#### Directions:
Look through the entries below. Report each line that has the word "Seguridad" in it.

#### Information provided:
____________________

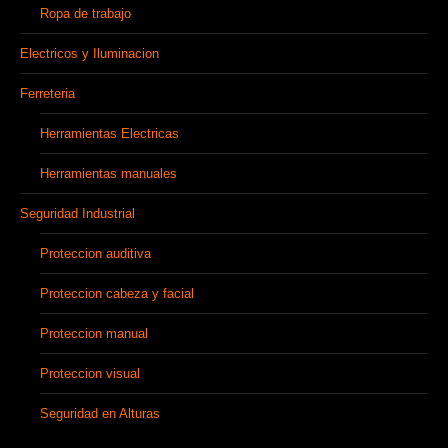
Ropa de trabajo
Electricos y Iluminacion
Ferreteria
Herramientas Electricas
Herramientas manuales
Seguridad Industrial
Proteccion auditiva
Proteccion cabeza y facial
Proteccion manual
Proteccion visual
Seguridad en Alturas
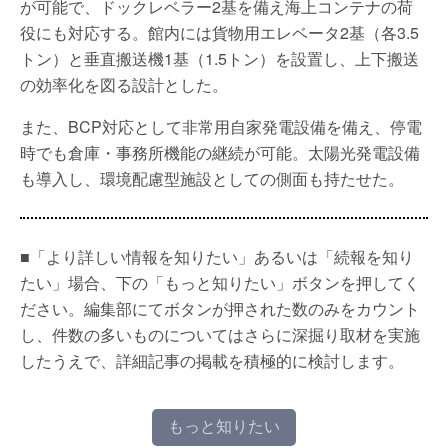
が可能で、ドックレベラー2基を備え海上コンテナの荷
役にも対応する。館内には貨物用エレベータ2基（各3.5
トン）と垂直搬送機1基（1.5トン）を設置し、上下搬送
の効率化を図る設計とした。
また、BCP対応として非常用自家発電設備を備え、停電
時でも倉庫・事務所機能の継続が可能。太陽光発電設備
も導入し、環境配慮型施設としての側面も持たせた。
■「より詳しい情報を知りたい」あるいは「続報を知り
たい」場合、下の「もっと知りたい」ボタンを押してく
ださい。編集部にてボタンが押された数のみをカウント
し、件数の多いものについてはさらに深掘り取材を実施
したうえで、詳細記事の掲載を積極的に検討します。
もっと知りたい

____________________

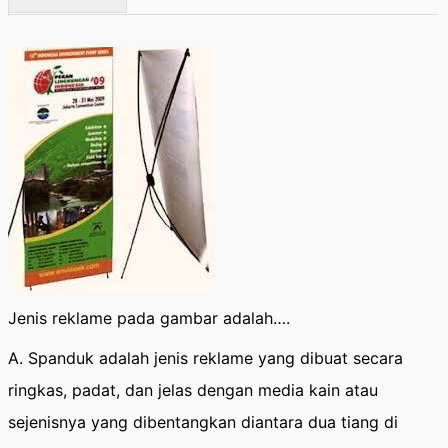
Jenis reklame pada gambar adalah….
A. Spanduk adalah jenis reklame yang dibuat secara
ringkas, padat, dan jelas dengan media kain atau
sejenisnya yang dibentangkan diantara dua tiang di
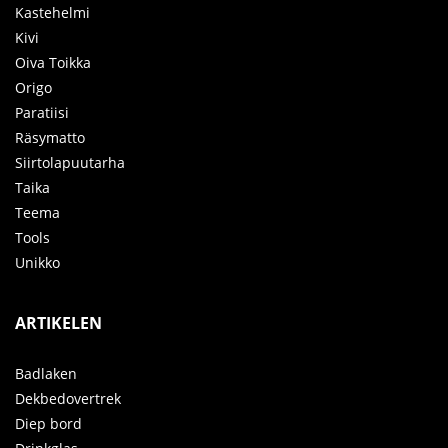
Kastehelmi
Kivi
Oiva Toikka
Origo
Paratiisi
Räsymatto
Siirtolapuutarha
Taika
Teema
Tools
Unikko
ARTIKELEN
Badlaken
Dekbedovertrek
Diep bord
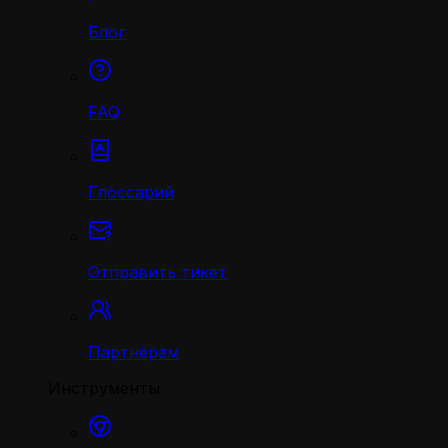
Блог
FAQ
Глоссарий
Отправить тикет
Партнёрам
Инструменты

____________________

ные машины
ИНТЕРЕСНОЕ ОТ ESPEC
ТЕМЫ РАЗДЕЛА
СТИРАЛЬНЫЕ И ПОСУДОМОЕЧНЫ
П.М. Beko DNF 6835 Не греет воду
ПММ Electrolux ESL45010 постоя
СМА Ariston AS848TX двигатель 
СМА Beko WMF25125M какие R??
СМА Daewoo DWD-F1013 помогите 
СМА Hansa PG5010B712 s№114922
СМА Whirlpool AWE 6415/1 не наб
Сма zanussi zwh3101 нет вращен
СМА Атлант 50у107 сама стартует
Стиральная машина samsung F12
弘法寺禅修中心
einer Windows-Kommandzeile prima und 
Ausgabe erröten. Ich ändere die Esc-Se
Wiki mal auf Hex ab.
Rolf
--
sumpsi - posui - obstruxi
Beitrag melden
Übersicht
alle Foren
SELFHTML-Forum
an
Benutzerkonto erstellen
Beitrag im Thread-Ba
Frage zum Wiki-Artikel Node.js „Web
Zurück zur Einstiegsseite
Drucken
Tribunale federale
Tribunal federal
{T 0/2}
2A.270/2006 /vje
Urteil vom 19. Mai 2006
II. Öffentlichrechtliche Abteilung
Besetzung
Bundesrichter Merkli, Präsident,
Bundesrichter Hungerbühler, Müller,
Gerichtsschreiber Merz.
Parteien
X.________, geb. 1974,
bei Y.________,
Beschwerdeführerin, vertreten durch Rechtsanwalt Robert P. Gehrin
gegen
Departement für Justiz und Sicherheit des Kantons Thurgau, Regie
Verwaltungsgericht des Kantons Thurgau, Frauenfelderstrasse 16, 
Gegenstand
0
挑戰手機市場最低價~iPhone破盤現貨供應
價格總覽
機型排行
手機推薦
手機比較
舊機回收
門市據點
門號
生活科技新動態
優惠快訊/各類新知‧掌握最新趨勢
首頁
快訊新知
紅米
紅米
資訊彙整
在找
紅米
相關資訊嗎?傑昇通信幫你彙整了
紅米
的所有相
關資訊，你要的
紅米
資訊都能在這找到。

____________________

#### Answer for this exercise:
Seguridad Industrial
Seguridad en Alturas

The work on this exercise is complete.